Using their success with data gathering and analysis, Brunell and Nooney are leading the National Forum of State Nursing Workforce Centers’ effort to create a model that will help other states build their own data sets and adhere to consistent terminology to generate accurate descriptions of the supply of, demand for and educational levels of the nurse workforce in any given state. This portion of their work is supported by the Center to Champion Nursing in America.

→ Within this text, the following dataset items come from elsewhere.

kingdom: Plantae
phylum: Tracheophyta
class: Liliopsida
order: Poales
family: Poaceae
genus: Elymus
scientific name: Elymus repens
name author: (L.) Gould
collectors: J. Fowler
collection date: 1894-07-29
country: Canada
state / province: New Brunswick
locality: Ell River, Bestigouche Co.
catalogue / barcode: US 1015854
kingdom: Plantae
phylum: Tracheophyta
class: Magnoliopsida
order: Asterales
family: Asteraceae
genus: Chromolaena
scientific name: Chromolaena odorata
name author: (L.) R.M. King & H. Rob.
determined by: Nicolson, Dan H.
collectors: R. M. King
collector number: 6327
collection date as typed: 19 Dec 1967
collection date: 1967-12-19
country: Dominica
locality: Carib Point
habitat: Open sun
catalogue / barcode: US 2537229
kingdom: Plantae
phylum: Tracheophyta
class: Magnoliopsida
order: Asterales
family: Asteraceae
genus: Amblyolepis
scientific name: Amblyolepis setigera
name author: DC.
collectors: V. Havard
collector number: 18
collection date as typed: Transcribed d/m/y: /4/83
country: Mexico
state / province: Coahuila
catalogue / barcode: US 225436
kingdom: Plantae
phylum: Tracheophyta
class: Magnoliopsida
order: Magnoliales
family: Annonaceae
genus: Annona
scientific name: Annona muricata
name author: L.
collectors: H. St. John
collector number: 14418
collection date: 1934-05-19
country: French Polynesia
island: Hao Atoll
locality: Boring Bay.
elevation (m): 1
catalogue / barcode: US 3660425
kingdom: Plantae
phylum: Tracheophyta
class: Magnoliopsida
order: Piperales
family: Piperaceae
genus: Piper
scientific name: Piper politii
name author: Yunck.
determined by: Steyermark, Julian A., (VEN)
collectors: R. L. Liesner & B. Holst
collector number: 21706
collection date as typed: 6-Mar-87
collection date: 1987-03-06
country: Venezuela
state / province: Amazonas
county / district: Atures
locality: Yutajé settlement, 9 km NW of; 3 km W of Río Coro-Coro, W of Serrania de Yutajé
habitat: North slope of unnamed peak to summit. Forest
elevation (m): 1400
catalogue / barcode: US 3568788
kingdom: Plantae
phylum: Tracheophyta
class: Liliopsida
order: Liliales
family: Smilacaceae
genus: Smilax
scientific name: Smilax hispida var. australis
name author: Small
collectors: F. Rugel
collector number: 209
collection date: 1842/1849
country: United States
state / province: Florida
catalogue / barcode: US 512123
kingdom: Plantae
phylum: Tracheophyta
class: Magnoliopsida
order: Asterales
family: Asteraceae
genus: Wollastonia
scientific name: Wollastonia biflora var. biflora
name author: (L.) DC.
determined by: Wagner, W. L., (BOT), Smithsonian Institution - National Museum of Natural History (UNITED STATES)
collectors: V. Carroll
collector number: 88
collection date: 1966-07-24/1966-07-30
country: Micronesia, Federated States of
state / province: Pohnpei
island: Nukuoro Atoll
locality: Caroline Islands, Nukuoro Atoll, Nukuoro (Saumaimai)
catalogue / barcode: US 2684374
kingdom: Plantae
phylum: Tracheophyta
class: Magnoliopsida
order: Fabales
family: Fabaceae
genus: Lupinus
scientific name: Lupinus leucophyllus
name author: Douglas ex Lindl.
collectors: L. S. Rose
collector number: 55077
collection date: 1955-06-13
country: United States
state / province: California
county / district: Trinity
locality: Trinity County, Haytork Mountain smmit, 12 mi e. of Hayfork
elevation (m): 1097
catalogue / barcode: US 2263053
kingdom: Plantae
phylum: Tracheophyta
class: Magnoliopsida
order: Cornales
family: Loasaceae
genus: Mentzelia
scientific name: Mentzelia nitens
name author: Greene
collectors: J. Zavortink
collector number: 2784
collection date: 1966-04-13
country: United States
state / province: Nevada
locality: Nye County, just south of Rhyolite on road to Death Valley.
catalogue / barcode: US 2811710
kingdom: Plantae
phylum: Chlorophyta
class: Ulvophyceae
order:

As one of 30 state teams, Florida illustrates the value of reliable research – and generous outreach. All the state teams are committed to increasing nursing education capacity to address the looming nursing shortage and educate, build and deploy the nursing workforce of the future. Teams are comprised of representatives from nursing education, state workforce offices, state departments of labor, consumers (often AARP state offices), local business, philanthropies, and others. Through strategic partnerships, they implement changes to nursing education, advocate for policy changes, and address faculty shortages all to increase nursing school enrollment and bring more nurses into the workforce. The Center to Champion Nursing in America provides ongoing technical assistance to help teams accomplish these critical tasks and fosters collaborative learning experiences that link the teams and allow them to share best practices and lessons learned with their peers in the other states.
Says Brunell, “nurse advocacy and consumer advocacy are critical partners in resolving this public health issue. AARP represents consumers and its outreach to nurses through this program is a great model. It’s these broader relationships that are going to make the difference.”